Extracted records:
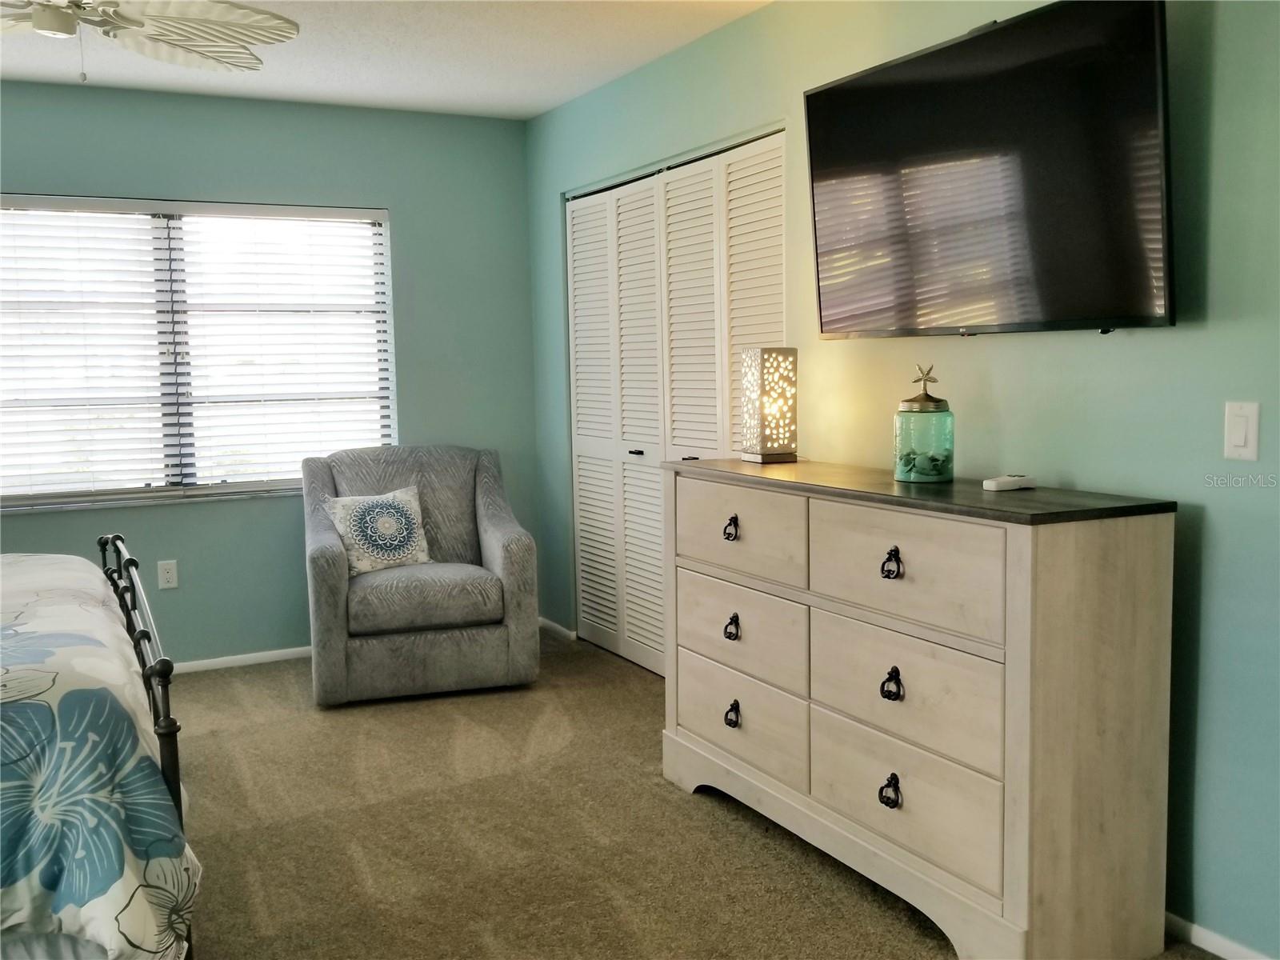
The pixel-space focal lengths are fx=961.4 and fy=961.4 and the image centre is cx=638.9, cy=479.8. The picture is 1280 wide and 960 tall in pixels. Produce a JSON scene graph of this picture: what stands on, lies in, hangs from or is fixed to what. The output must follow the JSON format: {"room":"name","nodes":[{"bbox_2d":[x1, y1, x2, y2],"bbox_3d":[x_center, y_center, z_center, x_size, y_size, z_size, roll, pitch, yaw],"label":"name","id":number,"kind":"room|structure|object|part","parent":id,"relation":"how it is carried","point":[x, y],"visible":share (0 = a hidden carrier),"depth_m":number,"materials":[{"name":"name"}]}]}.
{"room":"bedroom","nodes":[
{"label":"bedroom","id":0,"kind":"room"},
{"bbox_2d":[0,78,541,668],"bbox_3d":[-2.222,-0.392,4.160,3.723,2.538,0.147,-4,6,-28],"label":"back wall","id":1,"kind":"structure","parent":0,"point":[200,514],"depth_m":4.44,"materials":[{"name":"teal paint"}]},
{"bbox_2d":[156,559,179,589],"bbox_3d":[-2.067,0.414,4.217,0.071,0.118,0.009,-4,6,-28],"label":"wall socket","id":2,"kind":"object","parent":1,"relation":"attached to","point":[170,577],"visible":0.99,"depth_m":4.21,"materials":[{"name":"white plastic"}]},
{"bbox_2d":[0,194,397,510],"bbox_3d":[-2.046,-0.551,4.257,1.845,1.290,0.128,-4,6,-28],"label":"window","id":3,"kind":"structure","parent":1,"relation":"in","point":[194,490],"depth_m":4.27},
{"bbox_2d":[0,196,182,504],"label":"window blind","id":4,"kind":"object","parent":3,"relation":"attached to","point":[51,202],"visible":0.96,"depth_m":4.14,"materials":[{"name":"white plastic"}]},
{"bbox_2d":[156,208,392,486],"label":"window blind","id":5,"kind":"object","parent":3,"relation":"attached to","point":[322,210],"visible":0.9,"depth_m":4.23,"materials":[{"name":"white plastic"}]},
{"bbox_2d":[166,645,311,674],"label":"baseboard","id":6,"kind":"structure","parent":1,"relation":"attached to","point":[239,657],"depth_m":4.40,"materials":[{"name":"white paint"}]},
{"bbox_2d":[0,0,773,118],"bbox_3d":[-0.811,-1.506,1.822,3.910,0.109,5.191,-4,6,-28],"label":"ceiling","id":7,"kind":"structure","parent":0,"point":[542,103],"depth_m":3.66,"materials":[{"name":"white paint"}]},
{"bbox_2d":[0,0,301,79],"bbox_3d":[-1.456,-1.243,2.413,1.220,0.455,1.215,-4,6,-28],"label":"ceiling fan","id":8,"kind":"object","parent":7,"relation":"hanging from","point":[282,30],"visible":0.99,"depth_m":2.56,"materials":[{"name":"white"}]},
{"bbox_2d":[147,635,1240,959],"bbox_3d":[-0.628,1.124,1.980,4.161,0.101,5.324,-4,6,-28],"label":"carpet floor","id":9,"kind":"structure","parent":0,"point":[786,854],"depth_m":2.70,"materials":[{"name":"beige carpet"}]},
{"bbox_2d":[0,533,195,959],"bbox_3d":[-2.093,0.463,1.966,2.114,1.262,1.931,-4,6,-28],"label":"bed","id":10,"kind":"object","parent":9,"relation":"on","point":[134,574],"visible":0.98,"depth_m":1.73,"materials":[{"name":"fabric"}]},
{"bbox_2d":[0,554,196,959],"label":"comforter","id":11,"kind":"object","parent":10,"relation":"on","point":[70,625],"visible":0.81,"depth_m":1.72,"materials":[{"name":"white fabric"}]},
{"bbox_3d":[-1.244,0.531,2.450,0.126,0.855,1.168,-4,6,-28],"label":"footboard","id":12,"kind":"part","parent":10,"relation":"part of","materials":[{"name":"metal"}]},
{"bbox_2d":[299,444,538,705],"bbox_3d":[-0.975,0.362,4.187,0.908,0.973,0.901,-3,6,-18],"label":"armchair","id":13,"kind":"object","parent":9,"relation":"on","point":[497,530],"visible":0.95,"depth_m":3.88,"materials":[{"name":"grey fabric"}]},
{"bbox_2d":[324,484,432,574],"bbox_3d":[-1.092,0.213,4.069,0.433,0.351,0.213,-6,7,-41],"label":"throw pillow","id":14,"kind":"object","parent":13,"relation":"on","point":[385,504],"visible":0.97,"depth_m":4.01,"materials":[{"name":"white fabric"}]},
{"bbox_3d":[-0.937,0.455,4.077,0.666,0.171,0.676,-3,6,-18],"label":"seat cushion","id":15,"kind":"part","parent":13,"relation":"part of","materials":[{"name":"grey fabric"}]},
{"bbox_2d":[659,455,1180,959],"bbox_3d":[0.597,0.495,2.568,0.472,0.995,1.463,-4,6,-28],"label":"dresser","id":16,"kind":"object","parent":9,"relation":"on","point":[1008,649],"visible":0.99,"depth_m":2.07,"materials":[{"name":"wood"}]},
{"bbox_3d":[0.257,0.142,2.749,0.036,0.060,0.051,-4,6,-28],"label":"pull","id":17,"kind":"part","parent":16,"relation":"part of","materials":[{"name":"metal"}]},
{"bbox_3d":[0.258,0.424,2.746,0.037,0.059,0.051,-4,6,-28],"label":"pull","id":18,"kind":"part","parent":16,"relation":"part of","materials":[{"name":"black metal"}]},
{"bbox_3d":[0.261,0.671,2.751,0.038,0.058,0.054,-4,6,-28],"label":"pull","id":19,"kind":"part","parent":16,"relation":"part of","materials":[{"name":"black metal"}]},
{"bbox_3d":[0.269,0.680,2.748,0.038,0.238,0.555,-4,6,-28],"label":"drawer","id":20,"kind":"part","parent":16,"relation":"part of","materials":[{"name":"wood"}]},
{"bbox_3d":[0.266,0.147,2.713,0.033,0.221,0.513,-4,6,-28],"label":"drawer","id":21,"kind":"part","parent":16,"relation":"part of","materials":[{"name":"wood"}]},
{"bbox_3d":[0.271,0.433,2.736,0.039,0.240,0.526,-4,6,-28],"label":"drawer","id":22,"kind":"part","parent":16,"relation":"part of","materials":[{"name":"wood"}]},
{"bbox_2d":[739,346,798,463],"bbox_3d":[0.405,-0.234,2.983,0.136,0.354,0.145,-4,6,-28],"label":"table lamp","id":23,"kind":"object","parent":16,"relation":"on","point":[780,447],"visible":0.99,"depth_m":2.94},
{"bbox_3d":[0.580,0.726,2.243,0.038,0.063,0.052,-4,6,-28],"label":"ring pull","id":24,"kind":"part","parent":16,"relation":"part of","materials":[{"name":"black metal"}]},
{"bbox_3d":[0.575,0.196,2.213,0.035,0.063,0.047,-4,6,-28],"label":"ring pull","id":25,"kind":"part","parent":16,"relation":"part of","materials":[{"name":"black metal"}]},
{"bbox_3d":[0.580,0.477,2.227,0.036,0.063,0.049,-4,6,-28],"label":"ring pull","id":26,"kind":"part","parent":16,"relation":"part of","materials":[{"name":"black metal"}]},
{"bbox_3d":[0.599,0.728,2.243,0.042,0.240,0.545,-4,6,-28],"label":"drawer","id":27,"kind":"part","parent":16,"relation":"part of","materials":[{"name":"beige wood"}]},
{"bbox_3d":[0.591,0.204,2.176,0.038,0.237,0.480,-4,6,-28],"label":"drawer","id":28,"kind":"part","parent":16,"relation":"part of","materials":[{"name":"beige wood"}]},
{"bbox_3d":[0.601,0.479,2.216,0.046,0.267,0.525,-4,6,-28],"label":"drawer","id":29,"kind":"part","parent":16,"relation":"part of","materials":[{"name":"wood"}]},
{"bbox_2d":[893,362,954,483],"bbox_3d":[0.724,-0.147,2.449,0.144,0.296,0.147,1,6,19],"label":"glass jar","id":30,"kind":"object","parent":16,"relation":"on","point":[926,394],"visible":1,"depth_m":2.40,"materials":[{"name":"glass"}]},
{"bbox_2d":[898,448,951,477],"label":"seashells","id":31,"kind":"object","parent":30,"relation":"in","point":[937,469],"visible":0.72,"depth_m":2.48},
{"bbox_2d":[982,473,1036,491],"bbox_3d":[0.879,0.007,2.281,0.147,0.025,0.048,-4,6,-28],"label":"remote control","id":32,"kind":"object","parent":16,"relation":"on","point":[1008,480],"visible":0.99,"depth_m":2.26,"materials":[{"name":"white plastic"}]},
{"bbox_2d":[521,0,1279,959],"bbox_3d":[0.834,-0.272,2.764,0.140,2.550,5.485,-4,6,-28],"label":"right wall","id":33,"kind":"structure","parent":0,"point":[1079,345],"depth_m":2.18,"materials":[{"name":"teal paint"}]},
{"bbox_2d":[537,616,576,642],"bbox_3d":[-0.435,0.756,4.919,0.014,0.065,0.536,-4,6,-28],"label":"baseboard","id":34,"kind":"structure","parent":33,"relation":"attached to","point":[550,625],"depth_m":4.88,"materials":[{"name":"white paint"}]},
{"bbox_2d":[563,123,786,678],"bbox_3d":[0.104,-0.210,4.046,0.098,2.129,1.684,-4,6,-28],"label":"closet door","id":35,"kind":"structure","parent":33,"relation":"in","point":[582,512],"depth_m":4.08,"materials":[{"name":"white paint"}]},
{"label":"door handle","id":36,"kind":"part","parent":35,"relation":"part of","materials":[{"name":"metal"}]},
{"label":"knob","id":37,"kind":"part","parent":35,"relation":"part of","materials":[{"name":"metal"}]},
{"bbox_2d":[800,0,1174,339],"bbox_3d":[0.828,-0.711,2.372,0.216,0.720,1.090,-4,6,-28],"label":"television","id":38,"kind":"object","parent":33,"relation":"attached to","point":[921,62],"visible":0.99,"depth_m":2.21,"materials":[{"name":"black plastic"}]},
{"bbox_2d":[1164,912,1275,959],"bbox_3d":[1.435,1.047,1.768,0.013,0.065,3.105,-4,6,-28],"label":"baseboard","id":39,"kind":"structure","parent":33,"relation":"attached to","point":[1202,931],"depth_m":2.11,"materials":[{"name":"white paint"}]},
{"bbox_2d":[1223,400,1259,461],"bbox_3d":[1.218,-0.099,1.948,0.012,0.115,0.069,-4,6,-28],"label":"light switch","id":40,"kind":"object","parent":33,"relation":"attached to","point":[1238,439],"visible":0.98,"depth_m":1.94,"materials":[{"name":"white plastic"}]}
]}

* [Activity] From the records above, count the lines that contain "window". Only the number should be written.

* [Completed exercise] 3